Data collected from a national sample of 13,495 men and women between 2006 and 2008. The study attempted to differentiate between sexual attraction, sexual behavior, and sexual identity. The percentage reporting their sexual identity as homosexual ranged from 2% to 4% of males, and about 1% to 2% of females. The percentage reporting their sexual identity as bisexual is between 1% and 3% of males, and 2% to 5% of females. About 4%–6% of males ever had same-sex contact. For females, the percentage who have ever had same-sex contact ranges from about 4% in the GSS, to 11%–12% in the 2002 and 2006–2008 NSFG.
While researchers at the National Academy of Sciences' National Research Council, Committee on AIDS Research and the Behavioral, Social, and Statistical Sciences, Rogers and Turner analyzed estimates from five probability surveys, 1970 to 1990. They gave estimated minimums of 5-7% for males having experienced some same-sex sexual contact in adulthood.

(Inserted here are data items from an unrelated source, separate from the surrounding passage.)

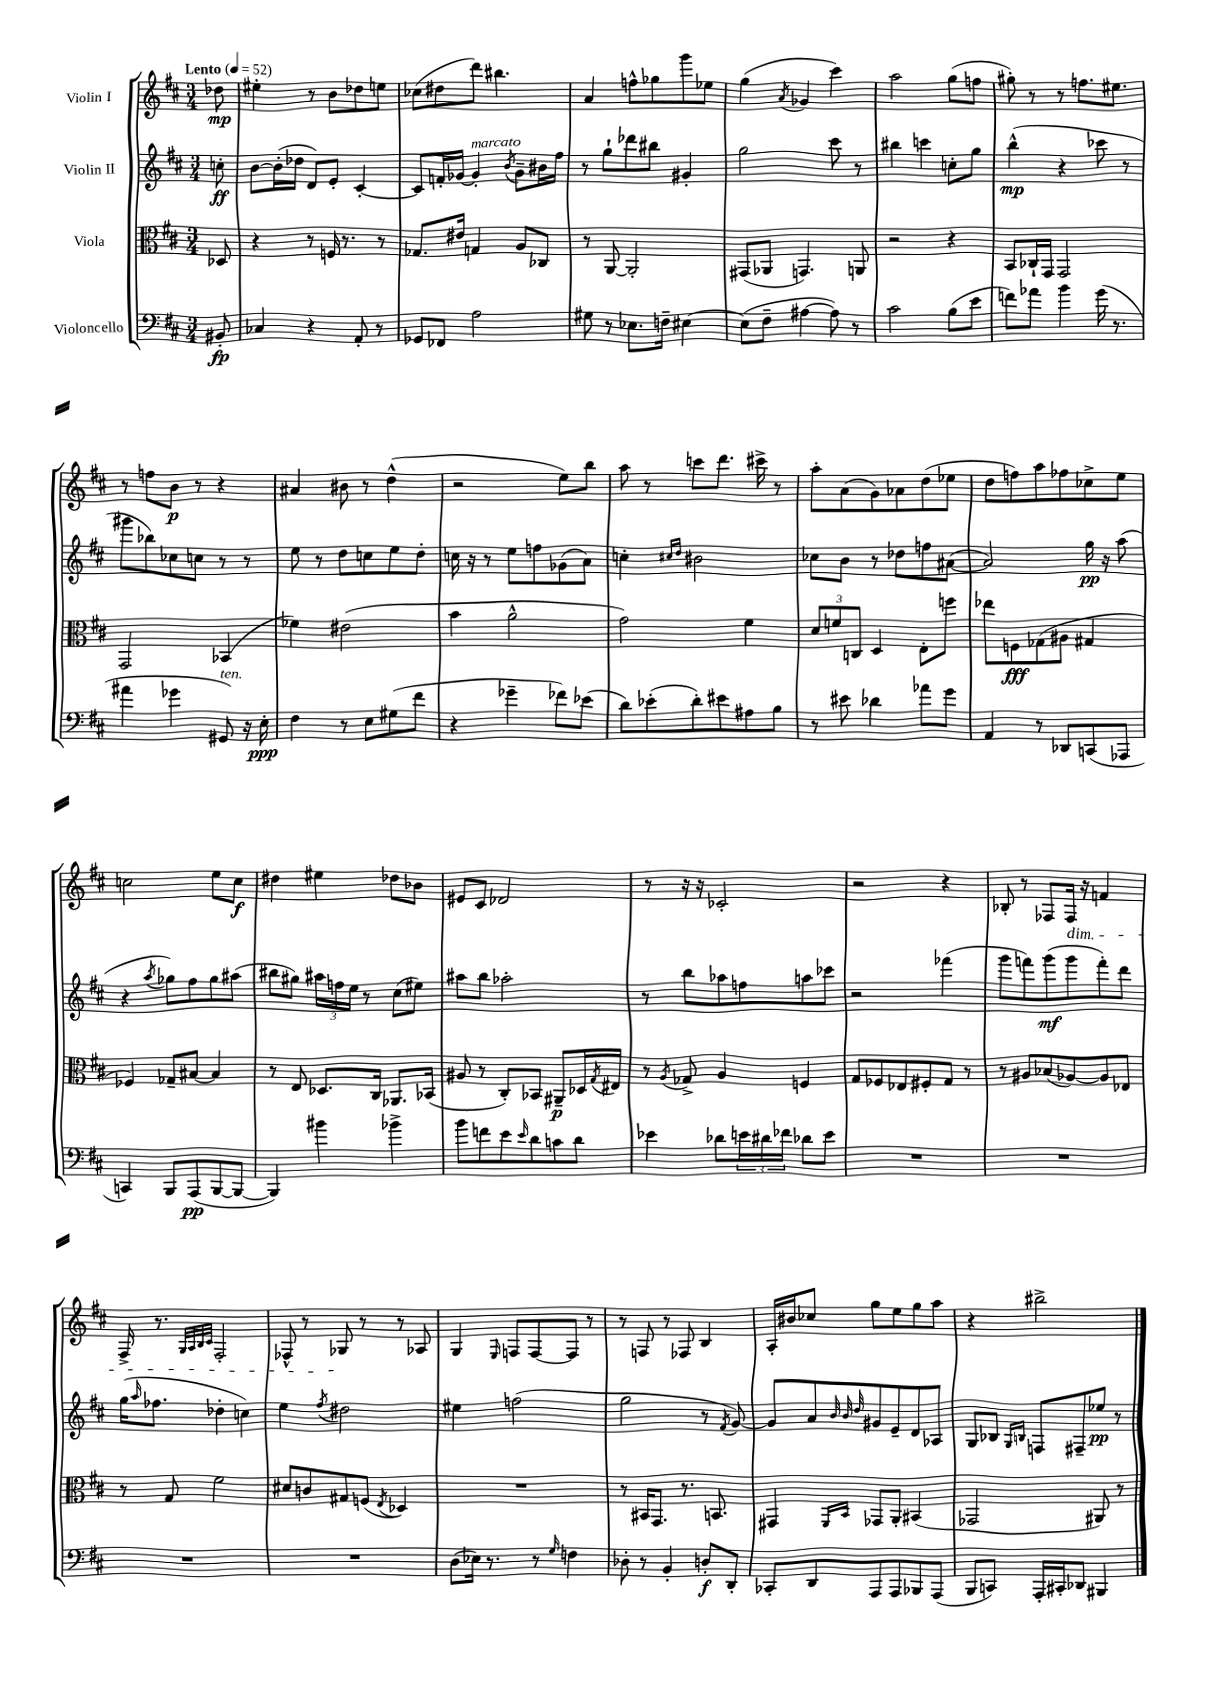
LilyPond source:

<<
\new StaffGroup <<
\new Staff = "s0" \with { instrumentName = "Violin I" } {
    \clef treble \key d \major \numericTimeSignature \time 3/4 \partial 8 \tempo "Lento" 4 = 52
    des''8\mp |
    eis''4-. r8 b'8 des''8 e''8 |
    ces''8( dis''8 d'''8) bis''4. |
    a'4 f''8-^ ges''8 g'''8 ees''8 |
    g''4( \acciaccatura { a'8 } ges'4 cis'''4) |
    a''2 g''8( f''8 |
    gis''8-.) r8 r8 f''8. eis''8. |
    r8 f''8 b'8\p r8 r4 |
    ais'4 bis'8 r8 d''4-^( |
    r2 e''8) b''8 |
    a''8 r8 c'''8 d'''8. cis'''16-> r8 |
    a''8-. a'8( g'8) aes'8 d''8( ees''8 |
    d''8 f''8) a''8 fes''8 ces''8-> e''8 |
    c''2 e''8 c''8\f |
    dis''4 eis''4 des''8 bes'8 |
    eis'8 cis'8 des'2 |
    r8 r16 r16 ces'2-. |
    r2 r4 |
    bes8-. r8 fes8 fes16\dim r16 f'4 |
    fis16-> r8. \grace { g32 a32 b32 cis'32 } fis2-. |
    fes8-^ r8 ges8\! r8 r8 aes8 |
    g4 \grace { e16 } f8 f8~ f8 r8 |
    r8 f8 r8 fes8 b4 |
    a16-. bis'16 ces''8 g''8 e''8 g''8 a''8 |
    r4 bis''2-> \bar "|." |
}
\new Staff = "s1" \with { instrumentName = "Violin II" } {
    \clef treble \key d \major \numericTimeSignature \time 3/4 \partial 8
    c''8-.\ff |
    b'8~ b'16-.( des''16 d'8) e'8-. cis'4~-. |
    cis'8 f'16-. ges'16~ ges'4-.^\markup { \italic "marcato" } \acciaccatura { b'8 } ges'8-- bis'16 fis''16 |
    r8 g''8-! des'''8 bis''8 gis'4-. |
    g''2 cis'''8 r8 |
    bis''4 c'''4 c''8-. g''8 |
    b''4-^\mp( r4 ces'''8 r8 |
    gis'''8 bes''8) ces''8 c''8 r8 r8 |
    e''8 r8 d''8 c''8 e''8 d''8-. |
    c''16 r16 r8 e''8 f''8 ges'8( a'8) |
    c''4-. \grace { cis''16 d''16 } bis'2 |
    ces''8 b'8 r8 des''8 f''8 ais'8~( |
    ais'2) g''16\pp r16 a''8( |
    r4 \acciaccatura { a''8 } ges''8) fis''8 ges''8 ais''8( |
    bis''8 gis''8) \tuplet 3/2 { ais''16 f''16 e''16 } r8 cis''8( eis''8) |
    ais''8 b''8 aes''2-. |
    r8 b''8 aes''8 f''8 a''8 ces'''8 |
    r2 fes'''4( |
    g'''8 f'''8) g'''8\mf( g'''8 f'''8-.) d'''8 |
    g''16( \grace { a''16 } fes''8. des''4-. c''4) |
    e''4 \acciaccatura { fis''8 } dis''2 |
    eis''4 f''2( |
    g''2 r8 \acciaccatura { fis'8 } g'8~) |
    g'8 a'8 \grace { b'32 b'32 d''32 } gis'8 e'8-- d'8 aes8 |
    g8 bes8 \grace { g16 b16 } f8 fis8-- ees''8\pp r8 \bar "|." |
}
\new Staff = "s2" \with { instrumentName = "Viola" } {
    \clef alto \key d \major \numericTimeSignature \time 3/4 \partial 8
    des8 |
    r4 r8 f16 r8. r8 |
    ges8. eis'16 g4 a8 ces8 |
    r8 a,8~ a,2-. |
    gis,8( aes,8 g,4.) a,8 |
    r2 r4 |
    b,8 ces16-! g,16 g,2 |
    g,2 bes,4( |
    fes'4) eis'2( |
    b'4 a'2-^ |
    g'2) fis'4 |
    \tuplet 3/2 { d'8 f'8 c8 } d4 e8-. f''8 |
    ees''8 f8\fff ges8( ais8 gis4 |
    fes4) ges8-- bis8~ bis4 |
    r8 e8 des8. cis16 aes,8. bes,16( |
    ais8 r8 cis8-.) bes,8 ais,8--\p des16 \acciaccatura { g8 } eis16 |
    r8 \acciaccatura { a8 } ges8-> a4 f4 |
    g8 fes8 ees8 fis8-. g8 r8 |
    r8 ais8 bes8( aes8~) aes8 ees8 |
    r8 g8 fis'2 |
    dis'8 c'8 gis8 f8( \acciaccatura { e8 } des4) |
    R2. |
    r8 bis,16 g,8. r8. b,8. |
    gis,4 \grace { fis,16 b,16 } ges,8 a,8-. bis,4( |
    ges,2 ais,8) r8 \bar "|." |
}
\new Staff = "s3" \with { instrumentName = "Violoncello" } {
    \clef bass \key d \major \numericTimeSignature \time 3/4 \partial 8
    bis,8-.\fp |
    ces4 r4 a,8-. r8 |
    ges,8 fes,8 a2 |
    gis8 r8 ees8. f16-- eis4~ |
    eis8( fis8-- ais4~ ais8) r8 |
    cis'2 b8( e'8 |
    f'8) aes'8 b'4 g'16( r8. |
    ais'4 ges'4 gis,8^\markup { \italic "ten." }) r16 e16-.\ppp |
    fis4 r8 e8 gis8( fis'8 |
    r4 ges'4-- fes'8) ees'8( |
    d'8) ees'8-.( d'8-.) eis'8 ais8 b8 |
    r8 eis'8 des'4 aes'8 g'8 |
    a,4 r8 des,8 c,8( aes,,8 |
    c,4) b,,8 a,,8\pp( b,,8~ b,,8~ |
    b,,4) bis'4 bes'4-> |
    b'8 f'8 e'8 \grace { e'16 } d'8 c'8 d'8 |
    ees'4 des'8 \tuplet 3/2 { e'16 dis'16 fes'16 } des'8 e'8 |
    R2. |
    R2. |
    R2. |
    R2. |
    d8( ees16) r8. r8 \grace { g16 } f4 |
    des8-. r8 b,4-. d8-.\f d,8-. |
    ces,8-. d,8 a,,8 a,,8 bes,,8 a,,8( |
    b,,8 c,8) a,,16-. cis,16-. des,8 bis,,4 \bar "|." |
}
>>
>>
\layout { \context { \Score \remove "Bar_number_engraver" } }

Diamond looked at studies done on the prevalence of homosexual behavior. He included some studies done on populations outside the U.S. The date ranges varied from country to country, but spanned 1948 to 1991. Those studies discussed were compared and displayed in tablular form. He found the mean of males surveyed to be 5.5% of the population, and the median to be 5.3%. The mean of females that engaged in same sex behavior was 2.5% and the median was 3.0%. The calculations were of all non-Kinsey data. Diamond found that methods employed by these studies were inconsistent.
The authors reviewed methods used in defining and measuring sexual orientation, and briefly critiqued surveys of homosexual activity from Kinsey in 1948 to the 1994 study by Laumann, et al. Because of the possible risks involved in self-disclosure, it is posited that the recurrent 2-5% for same-gender sexual behavior in the studies reviewed represents a minimum figure. They suggest that the current prevalence of predominant same-sex orientation is 4-17%.
Hewitt analyzed past surveys on the prevalence of homosexuality in the United States, from 1970 to 1994, looking critically at the methodology of these studies. He offered a metanalysis of the typologies used in these surveys to classify the homosexual. He found five types: (1) open preferential homosexuals, (2) repressed preferential homosexuals, (3) bisexuals, (4) experimental homosexuals, and (5) situational homosexuals.
Gates analyzed information from four recent national and two state-level population-based surveys. The analyses suggest that there are more than 8 million adults in the US who are lesbian, gay, or bisexual, comprising 3.5% of the adult population. He estimated an additional 700,000 individuals identified as transgender.